New grants awarded through the Boston Resiliency Fund:

  • The Mayor announced 19 new grantees, which will receive a total of $880,000. Consistent with the City’s equity focus, 58% of the organizations are led by a person of color and 58% are women-led organizations.

  • These grants focus on helping seniors who are homebound, people experiencing homelessness, and building on some of the early food grants that were distributed in the past two months.

  • The Mayor highlighted a few of the grantees:

    • The Chinese Golden Age Center will provide meals-on-wheels to seniors across the city.

    • Elevate Boston will continue delivering hot meals, groceries, toiletries, and PPE to thousands of families and seniors out of the Breakfast Spot in Roxbury.

    • African Community Economic Development of New England (ACEDONE) will deliver meals to Muslim families in need, as they conclude the Ramadan month of fasting and prayer. (The City will also be supplying community care kits.)

    • The Mass.

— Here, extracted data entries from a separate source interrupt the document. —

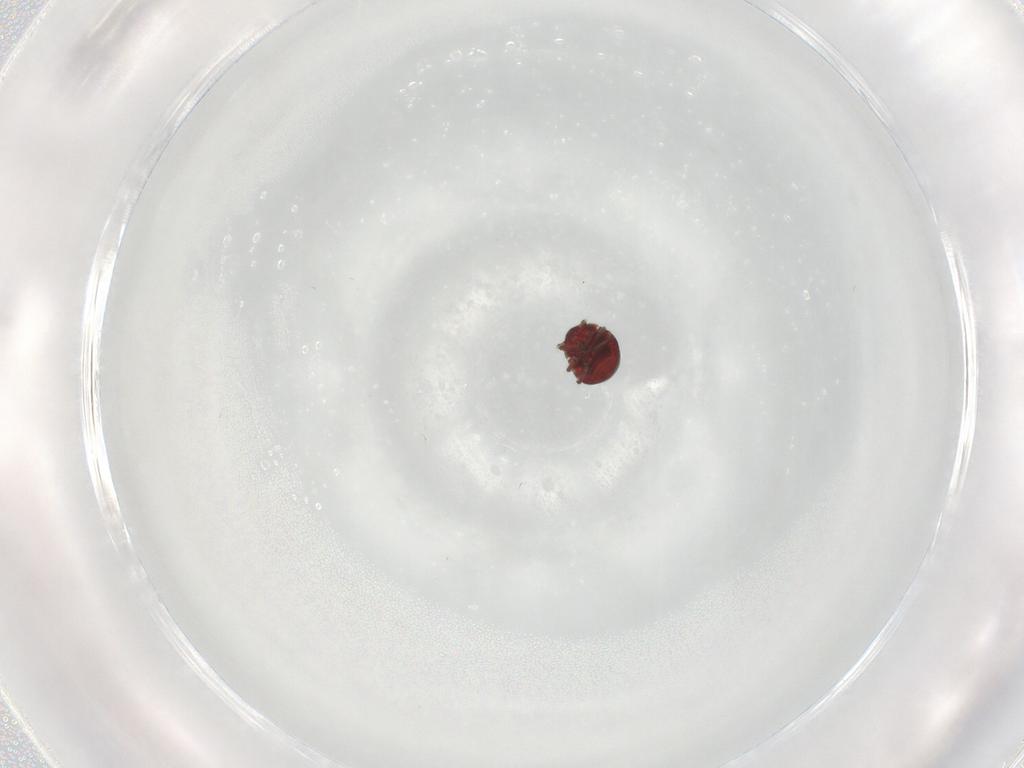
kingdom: Animalia
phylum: Arthropoda
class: Insecta
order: Hemiptera
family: Schizopteridae
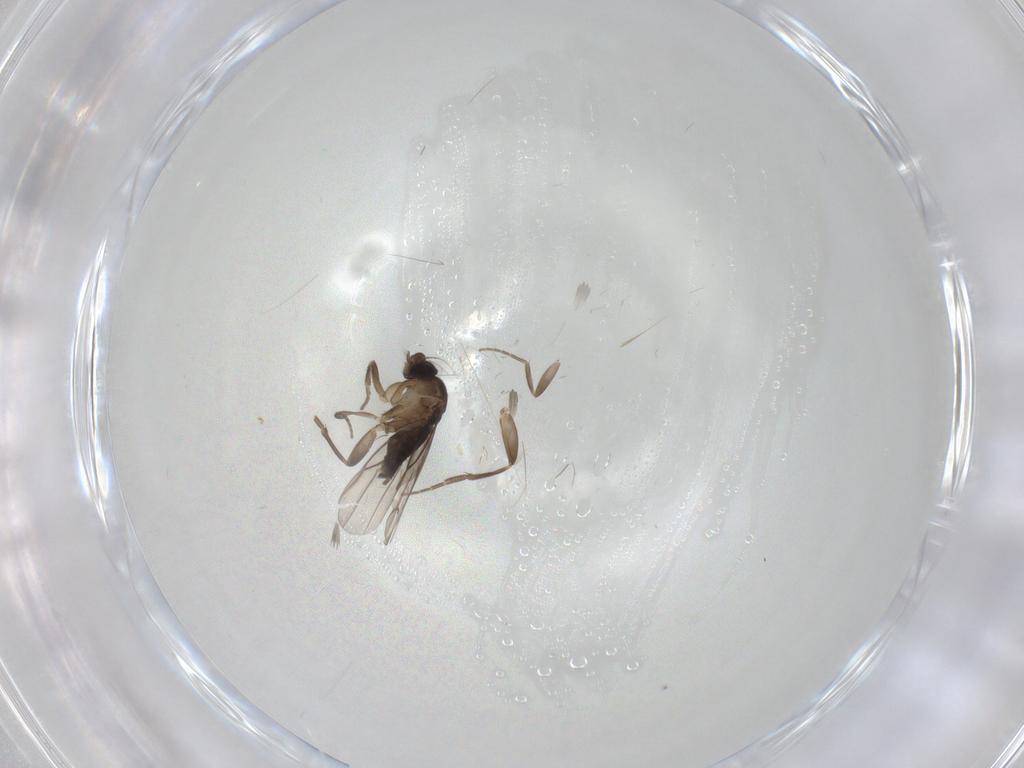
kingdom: Animalia
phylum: Arthropoda
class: Insecta
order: Diptera
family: Phoridae
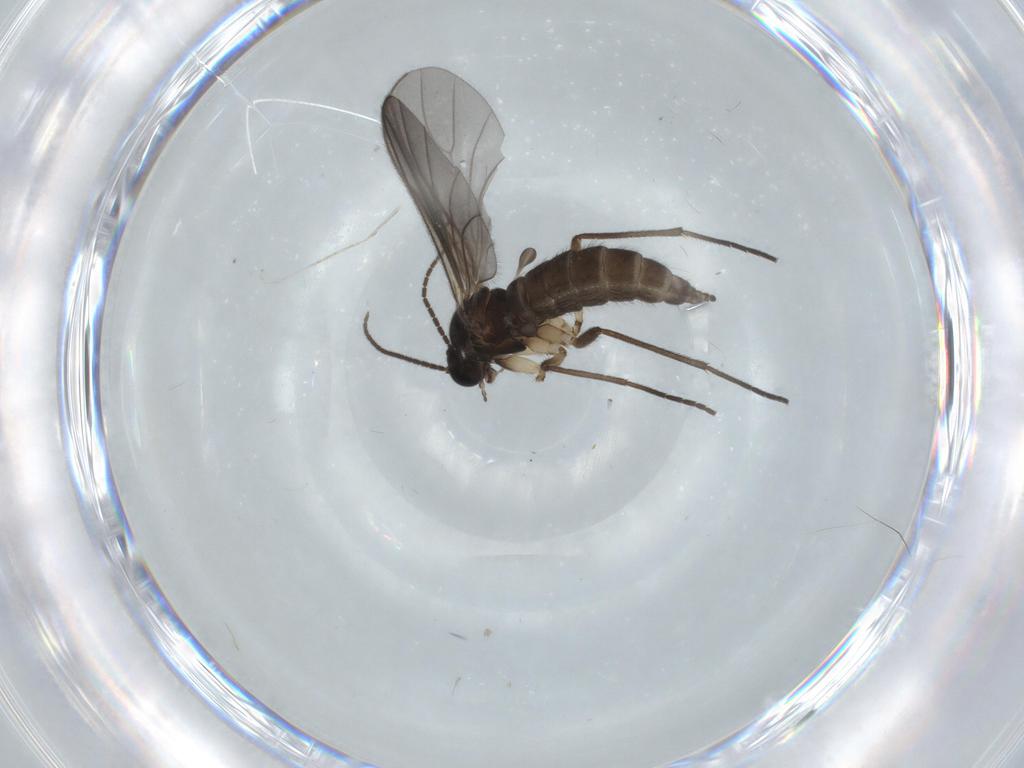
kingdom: Animalia
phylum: Arthropoda
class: Insecta
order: Diptera
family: Sciaridae
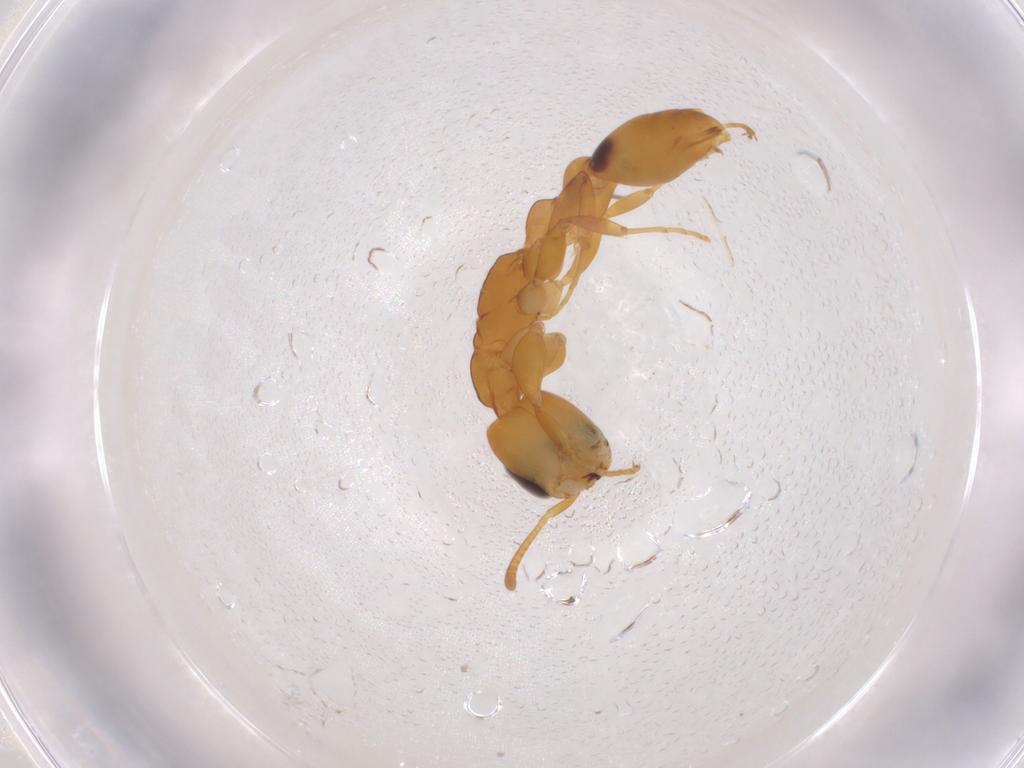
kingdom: Animalia
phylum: Arthropoda
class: Insecta
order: Hymenoptera
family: Formicidae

Coalition for the Homeless, which will use a grant in its work with Procter & Gamble to supply hand sanitizer to every shelter in Boston.

  • In total, the Boston Resiliency Fund has raised a total of $30.8 million from nearly 6,000 donations, and distributed $18.5 million to 200 organizations. To learn more, donate, or request grant funding, go to Boston.gov/BostonResiliencyFund.

Virtual Commencement Ceremony for the BPS Class of 2020:

  • The Mayor announced that on Saturday, June 13 at 7:30 p.m., a citywide graduation event will be broadcast for the Boston Public Schools on WCVB, Channel 5. Speakers will include Mayor Walsh, Superintendent Brenda Cassellius, and former US Education Secretary John King, Jr.

  • The event will feature the voices and stories of BPS graduates, and will pay tribute to their journeys through the Boston Public Schools.

Memorial Day:

  • Monday, May 25 is Memorial Day. It recognizes the members of our Armed Forces who gave their lives in the service of our country, from the American Revolution up to the present day.

  • The Mayor acknowledged that most of Boston’s long-standing Memorial Day traditions cannot go on as normal this year. The City is working with volunteers to make sure every veteran’s grave is marked by a U.S. flag, as they do all year round. He also encouraged residents to join him in participating in virtual Memorial Day events that will be happening on Monday and through the weekend.

  • He also asked residents to show their appreciation for service members who have given the ultimate sacrifice by decorating the outside of their homes with flags and patriotic symbols. He suggested asking children and neighbors to get involved in a neighborhood show of support.

  • Mayor Walsh concluded by thanking Boston’s entire military community, and reminded them that the City’s Office of Veterans Services remains fully operational and that veterans and their families can call 617-241-VETS (8387) or email [email protected] if they are in need of assistance or counseling.